What the task requires:
The response must contain every record, repeated exactly.

┌─ Recorded data

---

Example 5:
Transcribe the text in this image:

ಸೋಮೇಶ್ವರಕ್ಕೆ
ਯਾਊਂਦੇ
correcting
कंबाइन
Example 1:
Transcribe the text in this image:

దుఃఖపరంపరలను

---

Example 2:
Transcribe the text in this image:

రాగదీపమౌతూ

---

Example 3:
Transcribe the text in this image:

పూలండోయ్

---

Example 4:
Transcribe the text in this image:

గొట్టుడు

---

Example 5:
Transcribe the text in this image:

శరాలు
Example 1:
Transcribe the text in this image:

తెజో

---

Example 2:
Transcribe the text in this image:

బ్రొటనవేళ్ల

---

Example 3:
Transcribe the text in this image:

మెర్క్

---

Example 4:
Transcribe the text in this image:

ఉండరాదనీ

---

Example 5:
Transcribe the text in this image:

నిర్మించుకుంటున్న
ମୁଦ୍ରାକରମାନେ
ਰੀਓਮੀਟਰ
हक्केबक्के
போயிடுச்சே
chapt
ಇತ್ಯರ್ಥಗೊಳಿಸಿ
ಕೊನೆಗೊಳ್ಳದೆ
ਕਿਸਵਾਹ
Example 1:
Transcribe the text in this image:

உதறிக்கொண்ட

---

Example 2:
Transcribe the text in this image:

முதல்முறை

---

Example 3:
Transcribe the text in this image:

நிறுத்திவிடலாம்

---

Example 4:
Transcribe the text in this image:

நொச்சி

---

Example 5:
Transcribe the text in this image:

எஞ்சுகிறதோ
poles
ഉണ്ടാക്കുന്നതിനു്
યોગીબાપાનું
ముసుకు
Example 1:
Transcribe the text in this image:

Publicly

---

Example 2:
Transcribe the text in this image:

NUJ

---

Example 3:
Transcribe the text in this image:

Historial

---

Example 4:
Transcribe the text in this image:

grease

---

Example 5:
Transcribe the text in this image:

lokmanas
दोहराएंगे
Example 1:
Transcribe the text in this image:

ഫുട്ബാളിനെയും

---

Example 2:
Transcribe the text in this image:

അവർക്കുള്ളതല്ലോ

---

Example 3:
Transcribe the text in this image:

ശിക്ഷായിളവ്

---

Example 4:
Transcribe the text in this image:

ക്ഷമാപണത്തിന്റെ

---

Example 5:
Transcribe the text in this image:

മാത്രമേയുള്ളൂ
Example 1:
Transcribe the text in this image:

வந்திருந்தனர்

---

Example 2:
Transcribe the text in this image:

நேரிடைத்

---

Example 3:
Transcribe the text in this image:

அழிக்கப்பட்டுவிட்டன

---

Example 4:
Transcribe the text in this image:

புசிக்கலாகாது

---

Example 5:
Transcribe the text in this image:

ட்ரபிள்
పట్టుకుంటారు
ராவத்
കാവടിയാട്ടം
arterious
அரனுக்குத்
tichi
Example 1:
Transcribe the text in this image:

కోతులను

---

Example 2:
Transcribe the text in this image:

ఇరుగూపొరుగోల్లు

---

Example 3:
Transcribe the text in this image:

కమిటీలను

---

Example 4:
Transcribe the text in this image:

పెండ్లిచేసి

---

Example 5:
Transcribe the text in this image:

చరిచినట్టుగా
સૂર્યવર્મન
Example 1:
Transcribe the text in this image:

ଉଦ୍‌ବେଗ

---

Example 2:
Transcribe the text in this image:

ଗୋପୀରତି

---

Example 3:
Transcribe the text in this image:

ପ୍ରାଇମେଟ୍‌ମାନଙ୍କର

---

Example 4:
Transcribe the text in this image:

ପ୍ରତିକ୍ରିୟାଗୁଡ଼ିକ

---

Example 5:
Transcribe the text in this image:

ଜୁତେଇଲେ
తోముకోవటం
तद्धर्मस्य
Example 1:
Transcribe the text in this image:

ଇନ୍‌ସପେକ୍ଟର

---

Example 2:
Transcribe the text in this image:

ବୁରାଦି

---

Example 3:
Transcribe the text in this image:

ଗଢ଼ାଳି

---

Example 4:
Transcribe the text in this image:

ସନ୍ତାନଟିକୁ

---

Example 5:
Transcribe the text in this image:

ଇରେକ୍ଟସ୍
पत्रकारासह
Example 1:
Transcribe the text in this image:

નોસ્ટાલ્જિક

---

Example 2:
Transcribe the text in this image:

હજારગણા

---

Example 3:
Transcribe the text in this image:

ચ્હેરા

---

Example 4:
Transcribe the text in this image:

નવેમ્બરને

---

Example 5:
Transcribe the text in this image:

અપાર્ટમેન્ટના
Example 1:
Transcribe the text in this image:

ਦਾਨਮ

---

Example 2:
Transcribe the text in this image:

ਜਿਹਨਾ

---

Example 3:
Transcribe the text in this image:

└─

Exercise result:
---

Example 5:
Transcribe the text in this image:

ಸೋಮೇಶ್ವರಕ್ಕೆ
ਯਾਊਂਦੇ
correcting
कंबाइन
Example 1:
Transcribe the text in this image:

దుఃఖపరంపరలను

---

Example 2:
Transcribe the text in this image:

రాగదీపమౌతూ

---

Example 3:
Transcribe the text in this image:

పూలండోయ్

---

Example 4:
Transcribe the text in this image:

గొట్టుడు

---

Example 5:
Transcribe the text in this image:

శరాలు
Example 1:
Transcribe the text in this image:

తెజో

---

Example 2:
Transcribe the text in this image:

బ్రొటనవేళ్ల

---

Example 3:
Transcribe the text in this image:

మెర్క్

---

Example 4:
Transcribe the text in this image:

ఉండరాదనీ

---

Example 5:
Transcribe the text in this image:

నిర్మించుకుంటున్న
ମୁଦ୍ରାକରମାନେ
ਰੀਓਮੀਟਰ
हक्केबक्के
போயிடுச்சே
chapt
ಇತ್ಯರ್ಥಗೊಳಿಸಿ
ಕೊನೆಗೊಳ್ಳದೆ
ਕਿਸਵਾਹ
Example 1:
Transcribe the text in this image:

உதறிக்கொண்ட

---

Example 2:
Transcribe the text in this image:

முதல்முறை

---

Example 3:
Transcribe the text in this image:

நிறுத்திவிடலாம்

---

Example 4:
Transcribe the text in this image:

நொச்சி

---

Example 5:
Transcribe the text in this image:

எஞ்சுகிறதோ
poles
ഉണ്ടാക്കുന്നതിനു്
યોગીબાપાનું
ముసుకు
Example 1:
Transcribe the text in this image:

Publicly

---

Example 2:
Transcribe the text in this image:

NUJ

---

Example 3:
Transcribe the text in this image:

Historial

---

Example 4:
Transcribe the text in this image:

grease

---

Example 5:
Transcribe the text in this image:

lokmanas
दोहराएंगे
Example 1:
Transcribe the text in this image:

ഫുട്ബാളിനെയും

---

Example 2:
Transcribe the text in this image:

അവർക്കുള്ളതല്ലോ

---

Example 3:
Transcribe the text in this image:

ശിക്ഷായിളവ്

---

Example 4:
Transcribe the text in this image:

ക്ഷമാപണത്തിന്റെ

---

Example 5:
Transcribe the text in this image:

മാത്രമേയുള്ളൂ
Example 1:
Transcribe the text in this image:

வந்திருந்தனர்

---

Example 2:
Transcribe the text in this image:

நேரிடைத்

---

Example 3:
Transcribe the text in this image:

அழிக்கப்பட்டுவிட்டன

---

Example 4:
Transcribe the text in this image:

புசிக்கலாகாது

---

Example 5:
Transcribe the text in this image:

ட்ரபிள்
పట్టుకుంటారు
ராவத்
കാവടിയാട്ടം
arterious
அரனுக்குத்
tichi
Example 1:
Transcribe the text in this image:

కోతులను

---

Example 2:
Transcribe the text in this image:

ఇరుగూపొరుగోల్లు

---

Example 3:
Transcribe the text in this image:

కమిటీలను

---

Example 4:
Transcribe the text in this image:

పెండ్లిచేసి

---

Example 5:
Transcribe the text in this image:

చరిచినట్టుగా
સૂર્યવર્મન
Example 1:
Transcribe the text in this image:

ଉଦ୍‌ବେଗ

---

Example 2:
Transcribe the text in this image:

ଗୋପୀରତି

---

Example 3:
Transcribe the text in this image:

ପ୍ରାଇମେଟ୍‌ମାନଙ୍କର

---

Example 4:
Transcribe the text in this image:

ପ୍ରତିକ୍ରିୟାଗୁଡ଼ିକ

---

Example 5:
Transcribe the text in this image:

ଜୁତେଇଲେ
తోముకోవటం
तद्धर्मस्य
Example 1:
Transcribe the text in this image:

ଇନ୍‌ସପେକ୍ଟର

---

Example 2:
Transcribe the text in this image:

ବୁରାଦି

---

Example 3:
Transcribe the text in this image:

ଗଢ଼ାଳି

---

Example 4:
Transcribe the text in this image:

ସନ୍ତାନଟିକୁ

---

Example 5:
Transcribe the text in this image:

ଇରେକ୍ଟସ୍
पत्रकारासह
Example 1:
Transcribe the text in this image:

નોસ્ટાલ્જિક

---

Example 2:
Transcribe the text in this image:

હજારગણા

---

Example 3:
Transcribe the text in this image:

ચ્હેરા

---

Example 4:
Transcribe the text in this image:

નવેમ્બરને

---

Example 5:
Transcribe the text in this image:

અપાર્ટમેન્ટના
Example 1:
Transcribe the text in this image:

ਦਾਨਮ

---

Example 2:
Transcribe the text in this image:

ਜਿਹਨਾ

---

Example 3:
Transcribe the text in this image:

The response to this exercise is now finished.